In Cincinnati, Bill Koch reported the Univ. of Cincinnati will play two Big East football games next season at 65,535-seat Paul Brown Stadium “instead of at UC’s on-campus Nippert Stadium, which seats 35,000.” UC AD Mike Thomas said, “The decision was based on the hope and expectation that the kind of crowd that we would draw for those two games would exceed the capacity of what we have at Nippert Stadium.” Thomas said that UC’s decision to play two conference games at Paul Brown Stadium “does not necessarily mean the Bearcats are moving toward playing all their home games there,” nor does “it rule out the prospect of renovating Nippert Stadium” (CINCINNATI.com, 2/25).
BAD TIMING: In Miami, Douglas Hanks notes the timing of a possible NFL lockout “carries special implications for the Dolphins.” The team is “in the midst of a public and political effort to pass a state bill allowing Broward and Miami-Dade to raise hotel taxes to partially enclose” Sun Life Stadium and “add high-tech lighting and 3,000 seats near the field.” Florida’s legislative session begins March 8 and ends two months later, meaning lawmakers “could be considering the Dolphins bill in the midst of a season shutdown” (MIAMI HERALD, 2/28).

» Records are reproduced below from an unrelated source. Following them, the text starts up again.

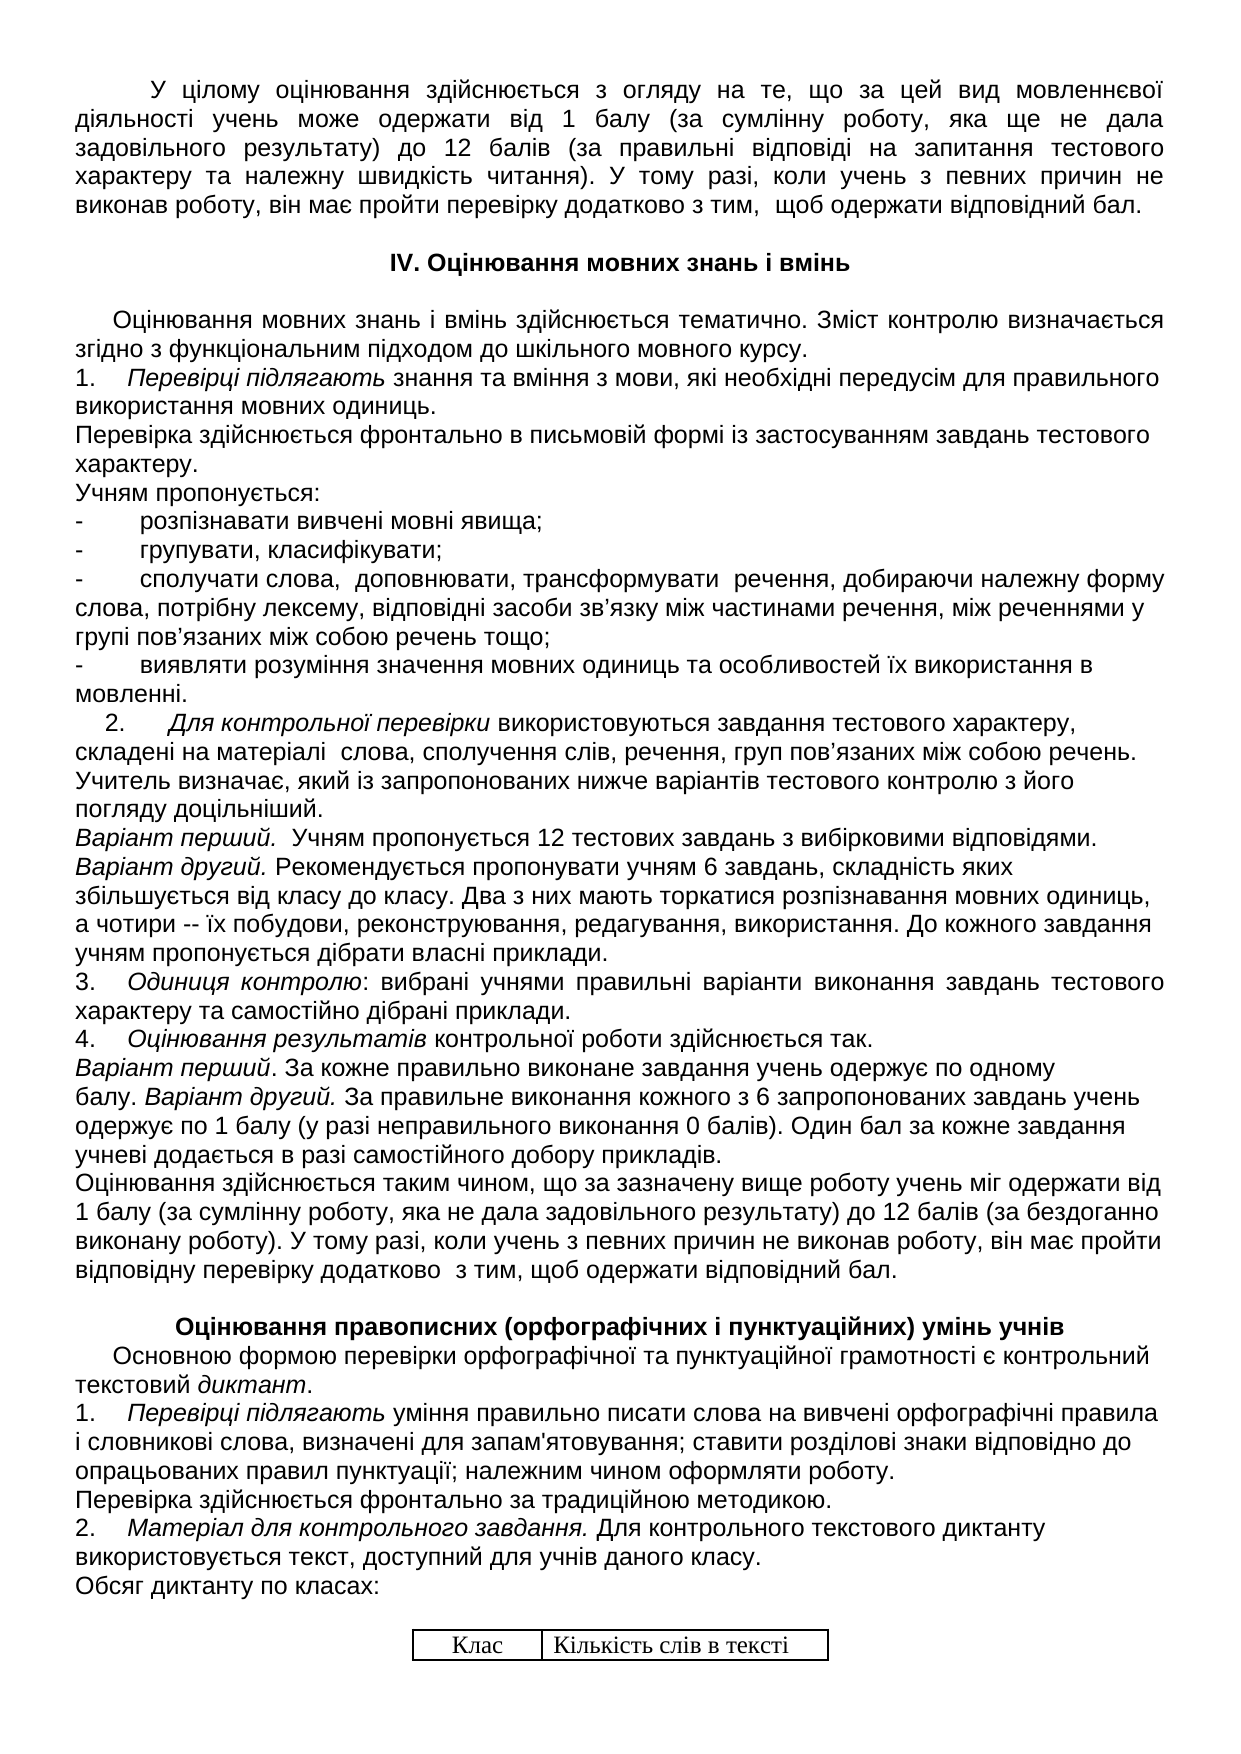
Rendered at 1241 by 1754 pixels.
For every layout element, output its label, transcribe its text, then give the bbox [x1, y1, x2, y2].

text Основною формою перевірки орфографічної та пунктуаційної грамотності є контрольний текстовий диктант. [75, 1341, 1165, 1398]
text 1. Перевірці підлягають уміння правильно писати слова на вивчені орфографічні правила і словникові слова, визначені для запам'ятовування; ставити розділові знаки відповідно до опрацьованих правил пунктуації; належним чином оформляти роботу. [75, 1398, 1165, 1485]
table_header Клас [531, 1631, 541, 1659]
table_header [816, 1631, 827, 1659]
text - групувати, класифікувати; [75, 535, 1165, 564]
table_header Клас [414, 1631, 424, 1659]
text Перевірка здійснюється фронтально в письмовій формі із застосуванням завдань тестового характеру. [75, 420, 1165, 478]
text ІV. Оцінювання мовних знань і вмінь [75, 247, 1165, 276]
text Варіант другий. Рекомендується пропонувати учням 6 завдань, складність яких збільшується від класу до класу. Два з них мають торкатися розпізнавання мовних одиниць, а чотири -- їх побудови, реконструювання, редагування, використання. До кожного завдання учням пропонується дібрати власні приклади. [75, 852, 1165, 967]
text - виявляти розуміння значення мовних одиниць та особливостей їх використання в мовленні. [75, 650, 1165, 708]
text Оцінювання мовних знань і вмінь здійснюється тематично. Зміст контролю визначається згідно з функціональним підходом до шкільного мовного курсу. [75, 305, 1165, 362]
text 4. Оцінювання результатів контрольної роботи здійснюється так. [75, 1024, 1165, 1053]
text 2. Матеріал для контрольного завдання. Для контрольного текстового диктанту використовується текст, доступний для учнів даного класу. [75, 1513, 1165, 1571]
text Оцінювання правописних (орфографічних і пунктуаційних) умінь учнів [75, 1312, 1165, 1341]
text 1. Перевірці підлягають знання та вміння з мови, які необхідні передусім для правильного використання мовних одиниць. [75, 362, 1165, 420]
text Варіант перший. За кожне правильно виконане завдання учень одержує по одному балу. Варіант другий. За правильне виконання кожного з 6 запропонованих завдань учень одержує по 1 балу (у разі неправильного виконання 0 балів). Один бал за кожне завдання учневі додається в разі самостійного добору прикладів. [75, 1053, 1165, 1168]
text Оцінювання здійснюється таким чином, що за зазначену вище роботу учень міг одержати від 1 балу (за сумлінну роботу, яка не дала задовільного результату) до 12 балів (за бездоганно виконану роботу). У тому разі, коли учень з певних причин не виконав роботу, він має пройти відповідну перевірку додатково з тим, щоб одержати відповідний бал. [75, 1168, 1165, 1283]
text - сполучати слова, доповнювати, трансформувати речення, добираючи належну форму слова, потрібну лексему, відповідні засоби зв’язку між частинами речення, між реченнями у групі пов’язаних між собою речень тощо; [75, 564, 1165, 650]
text - розпізнавати вивчені мовні явища; [75, 506, 1165, 535]
text 3. Одиниця контролю: вибрані учнями правильні варіанти виконання завдань тестового характеру та самостійно дібрані приклади. [75, 967, 1165, 1024]
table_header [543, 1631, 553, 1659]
text Обсяг диктанту по класах: [75, 1571, 1165, 1600]
text Учням пропонується: [75, 478, 1165, 506]
text 2. Для контрольної перевірки використовуються завдання тестового характеру, складені на матеріалі слова, сполучення слів, речення, груп пов’язаних між собою речень. Учитель визначає, який із запропонованих нижче варіантів тестового контролю з його погляду доцільніший. [75, 708, 1165, 823]
text У цілому оцінювання здійснюється з огляду на те, що за цей вид мовленнєвої діяльності учень може одержати від 1 балу (за сумлінну роботу, яка ще не дала задовільного результату) до 12 балів (за правильні відповіді на запитання тестового характеру та належну швидкість читання). У тому разі, коли учень з певних причин не виконав роботу, він має пройти перевірку додатково з тим, щоб одержати відповідний бал. [75, 75, 1165, 219]
text Варіант перший. Учням пропонується 12 тестових завдань з вибірковими відповідями. [75, 823, 1165, 852]
text Перевірка здійснюється фронтально за традиційною методикою. [75, 1485, 1165, 1513]
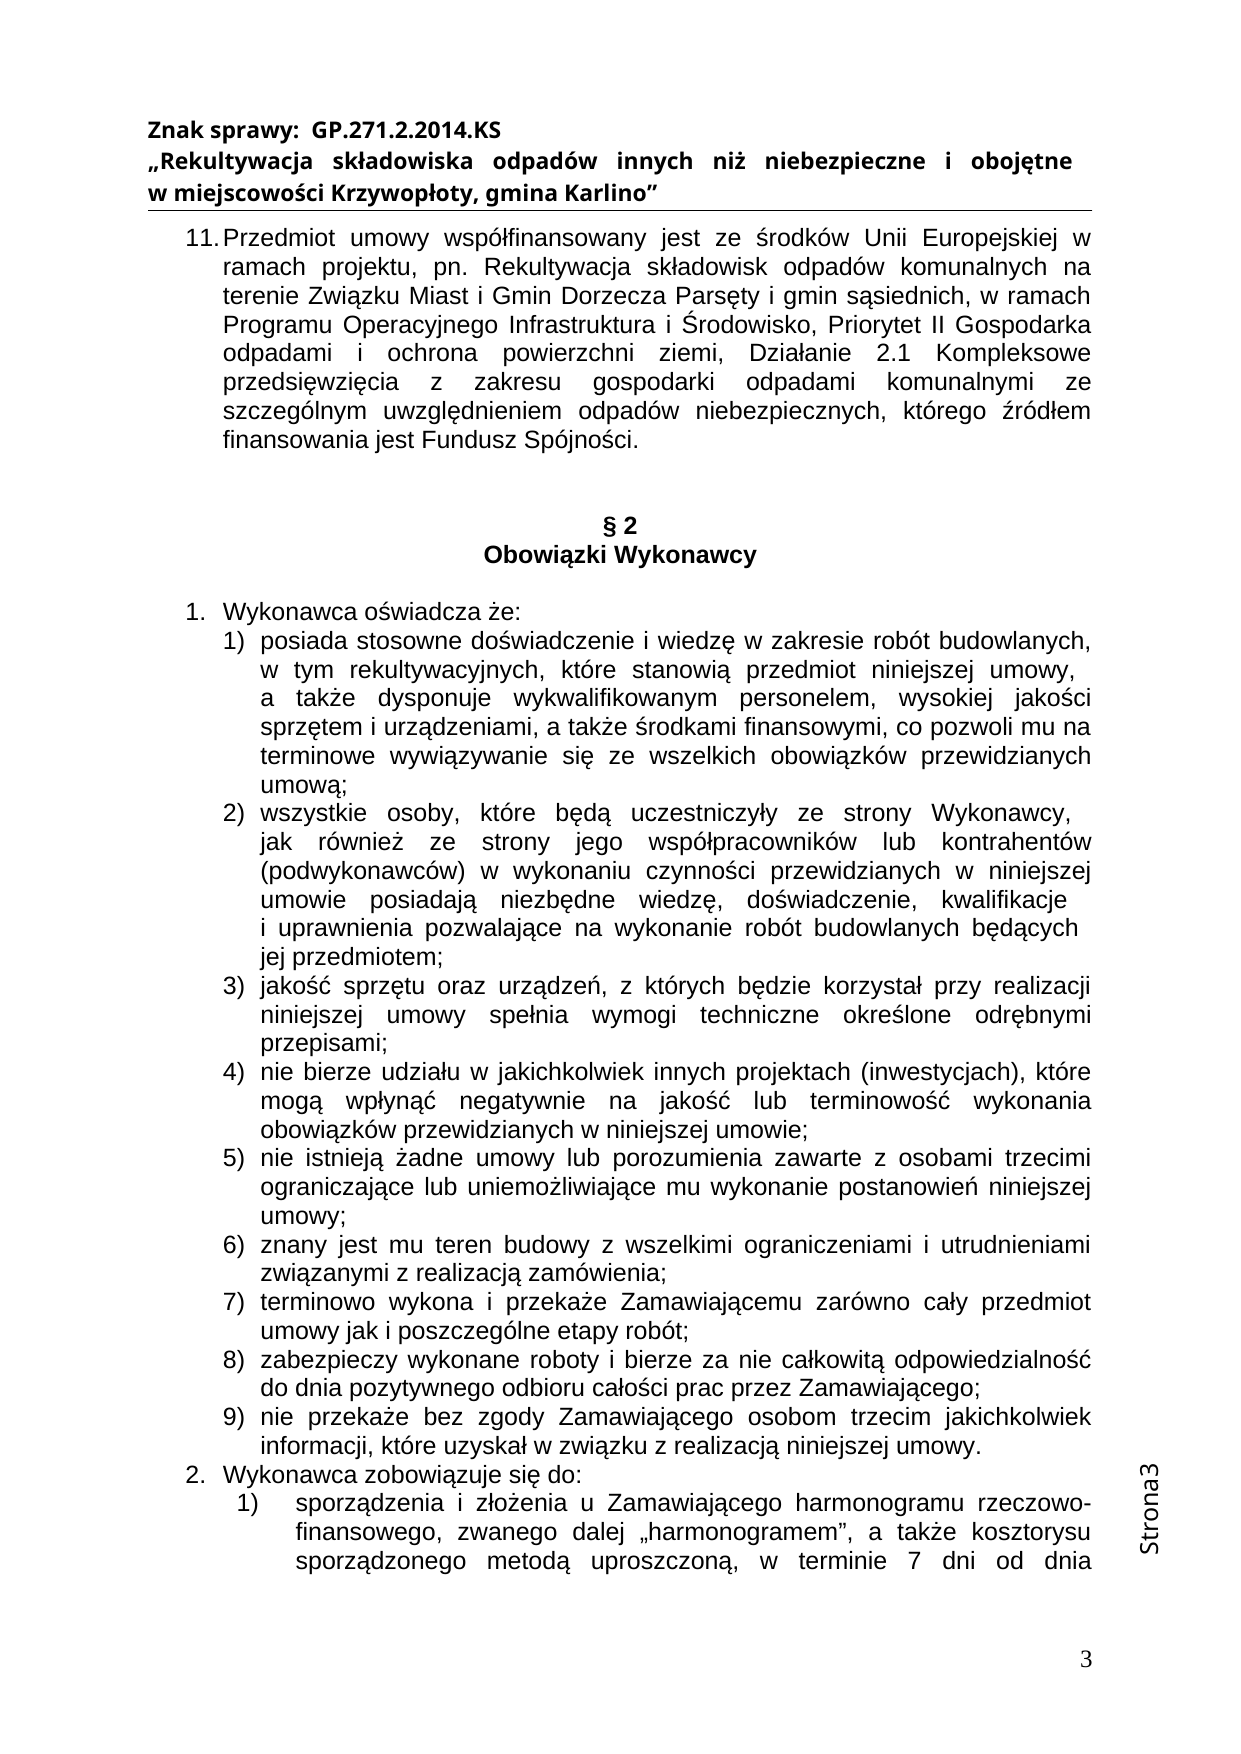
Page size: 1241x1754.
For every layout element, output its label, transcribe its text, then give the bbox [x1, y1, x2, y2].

PLAYING THE WAITING GAME: In California, David Garrick reports Escondido County officials “have postponed indefinitely” a vote on a $50M minor league ballpark development agreement with Padres Vice Chair & CEO Jeff Moorad for the Triple-A Tucson Padres. California Gov. Jerry Brown has proposed a bill that would “abolish redevelopment revenue.” Still, City Manager Clay Phillips and Moorad adviser Steve Peace said that both sides “remain fully committed to the ballpark, and that a short delay based on relatively minor issues would not jeopardize plans to begin constructing the ballpark in January 2012 and have it open in April 2013.” But Phillips and Peace acknowledged that the ballpark deal “would essentially be dead if redevelopment revenue goes away” (NORTH COUNTY TIMES, 2/26).
RETIRE ALREADY: A SEATTLE TIMES editorial notes a bill in the Washington state legislature “aims to continue” Safeco Field taxes to pay for “arts, culture, work-force housing, tourism projects and expanding the Washington State Convention & Trade Center.” The 0.5% restaurant sales tax “dedicated to paying off the bonds on Safeco Field is expected to expire later this year -- four years ahead of schedule.” The editorial: “The citizens paying the taxes were told the tax would expire. Continuing these taxes in any economic climate is bad faith, but more troubling in the current one” (SEATTLE TIMES, 2/28).